The continuing adventures of Christopher Sinclair, mechanical engineer turned priest of war.

Christopher, raised from the dead and promoted to a moderate rank, takes command of the army regiment he trained and equipped. Sent south to an allegedly easy posting, he finds himself in the way of several thousand rabid dog-men. Guns and fortifications turn back the horde, but Christopher has other problems that cannot be solved with mere firepower: a wicked assassin; hostile clergymen; dubious allies including a bard, Lalania, with a connection to a mysterious group of scholars; and worst of all his own impolitic tongue. But all of these pale into mere distractions once he discovers the true enemy: an invisible, mind-eating horror who plays the kingdom like a puppet-master’s stage. Lalania claims she can help–but will it be enough?

Review:

Man, I’ve had a bit of a rough go at it lately. In addition to the previously DNF’d Since You Been Gone, I’ve also DNF’d a third book which I didn’t bother posting about here because it was a historical romance, something I’d picked up for a change of pace more than anything. As I said before, I don’t normally post DNF reviews because for the most part it’s a case of me not being the right reader for a particular book, it happens. I decided to make the exception for this book because as I noted in my Stacking the Shelves post: I loved Sword of the Bright Lady. It was on my favorites list from 2014. I loved the way it took an ordinary man and dropped him into a medieval world. I loved watching him trying to figure everything out. I loved watching him bring change like a tsunami washing over the land.  So when the publisher asked me if I wanted to read this, it was with great delight that I said yes.
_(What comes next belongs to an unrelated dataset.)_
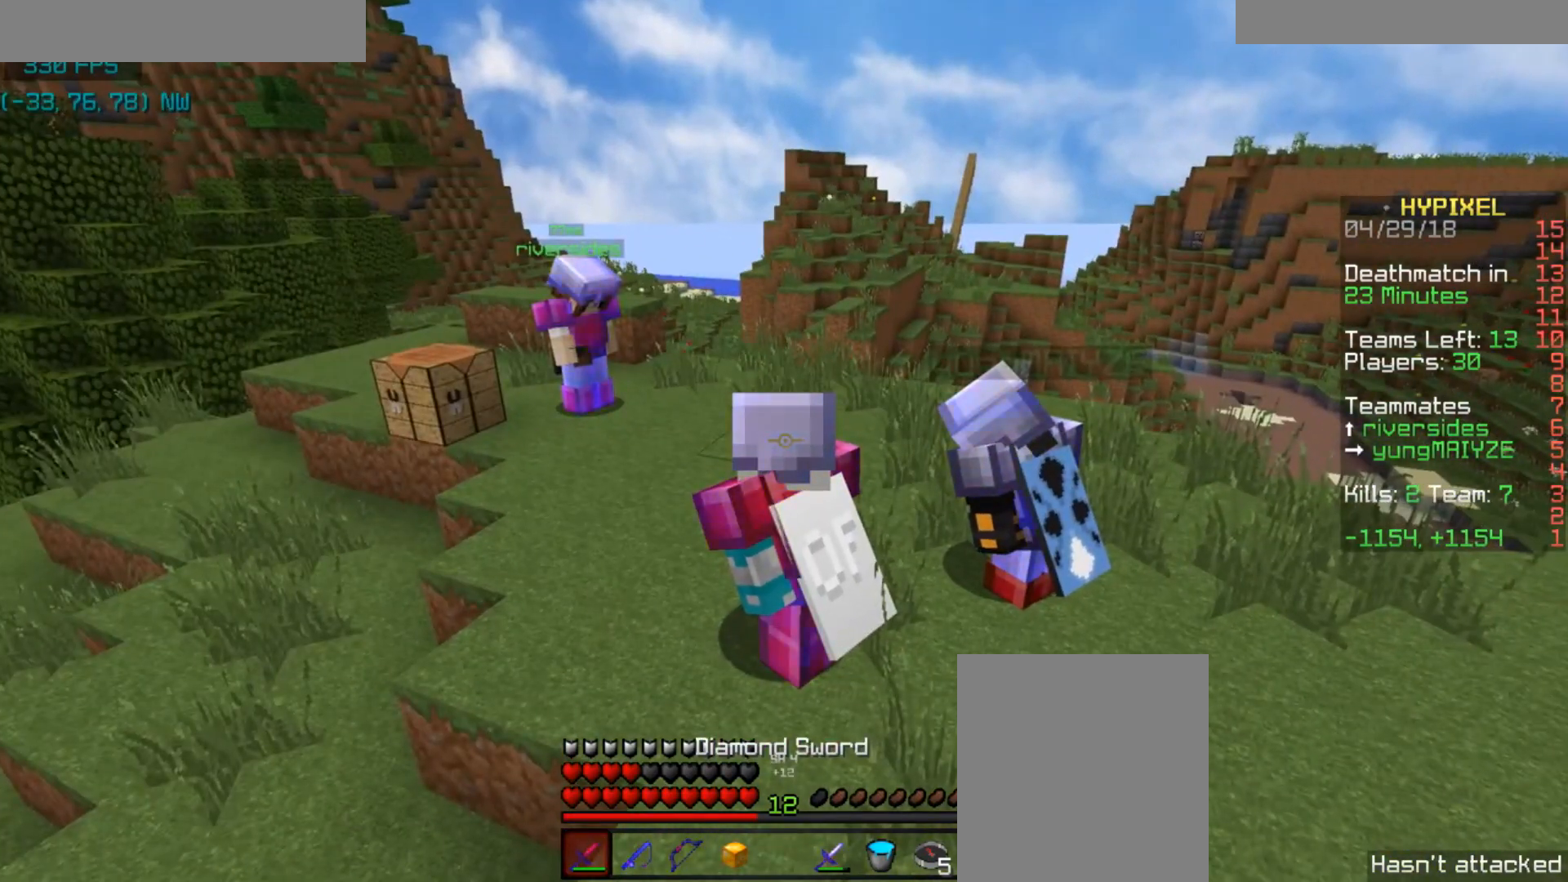
{"keys": [], "mouse": [], "events": []}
And then I tried to read it.

The book picks up where the last off: Christopher has been resurrected after his ignominious defeat at the end of the last book. It’s decided that the only way to continue his mission is to elevate him to grant him status in more line with the position he holds and to give him more flexibility to do what needs to be done. Fair enough. But then the book spends almost entire first half feeling very much like a tutorial in things a newly minor noble needs to take care of. Expanding his armies, expanding his smithies, talking to important people. It’s all very mundane. The hostile clergymen show up in the first half, but by this point it still doesn’t feel like it’s leading up to anything. Ultimately, it’s taking way too long for such a short book to get going. It could still work if the characters were given enough to do to care about them enough to help push you through this set-up. Outside of one interesting (albeit very brief) scene with implied female-on-male sexual assault, however, that just doesn’t happen.

Ultimately, I feel like the story here has just ground to a halt and wasn’t worth continuing to press through. That said, I continue to recommend Sword of the Bright Lady which does work decently as a stand alone novel.